**Assignment**.
Your task is to copy every line of the entries that holds the word "breast".

**Listed entries**.
· · ·

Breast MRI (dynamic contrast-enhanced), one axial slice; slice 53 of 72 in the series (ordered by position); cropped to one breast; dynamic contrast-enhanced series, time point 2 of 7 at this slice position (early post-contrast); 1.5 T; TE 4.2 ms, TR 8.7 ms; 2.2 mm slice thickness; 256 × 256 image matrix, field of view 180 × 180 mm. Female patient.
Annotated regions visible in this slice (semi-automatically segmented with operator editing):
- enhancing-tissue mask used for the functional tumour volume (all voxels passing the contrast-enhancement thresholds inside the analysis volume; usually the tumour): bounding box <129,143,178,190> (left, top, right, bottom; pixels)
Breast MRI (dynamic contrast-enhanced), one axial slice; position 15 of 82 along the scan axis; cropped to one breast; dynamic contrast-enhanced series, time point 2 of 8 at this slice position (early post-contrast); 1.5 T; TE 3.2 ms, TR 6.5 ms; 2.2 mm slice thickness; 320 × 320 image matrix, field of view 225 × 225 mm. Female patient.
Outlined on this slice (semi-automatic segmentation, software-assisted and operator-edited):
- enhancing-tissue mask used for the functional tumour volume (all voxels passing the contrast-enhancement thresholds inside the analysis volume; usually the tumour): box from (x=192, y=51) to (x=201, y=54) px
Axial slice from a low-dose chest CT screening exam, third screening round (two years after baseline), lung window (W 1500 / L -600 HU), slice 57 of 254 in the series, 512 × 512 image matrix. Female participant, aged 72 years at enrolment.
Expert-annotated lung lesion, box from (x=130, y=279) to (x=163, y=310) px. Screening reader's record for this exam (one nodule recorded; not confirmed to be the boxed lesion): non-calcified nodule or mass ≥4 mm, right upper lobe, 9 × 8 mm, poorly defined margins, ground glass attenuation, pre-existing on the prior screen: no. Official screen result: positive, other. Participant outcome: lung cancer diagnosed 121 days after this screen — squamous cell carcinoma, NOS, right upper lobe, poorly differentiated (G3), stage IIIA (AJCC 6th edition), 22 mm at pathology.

· · ·

**Result of the exercise**.
Breast MRI (dynamic contrast-enhanced), one axial slice; slice 53 of 72 in the series (ordered by position); cropped to one breast; dynamic contrast-enhanced series, time point 2 of 7 at this slice position (early post-contrast); 1.5 T; TE 4.2 ms, TR 8.7 ms; 2.2 mm slice thickness; 256 × 256 image matrix, field of view 180 × 180 mm. Female patient.
Breast MRI (dynamic contrast-enhanced), one axial slice; position 15 of 82 along the scan axis; cropped to one breast; dynamic contrast-enhanced series, time point 2 of 8 at this slice position (early post-contrast); 1.5 T; TE 3.2 ms, TR 6.5 ms; 2.2 mm slice thickness; 320 × 320 image matrix, field of view 225 × 225 mm. Female patient.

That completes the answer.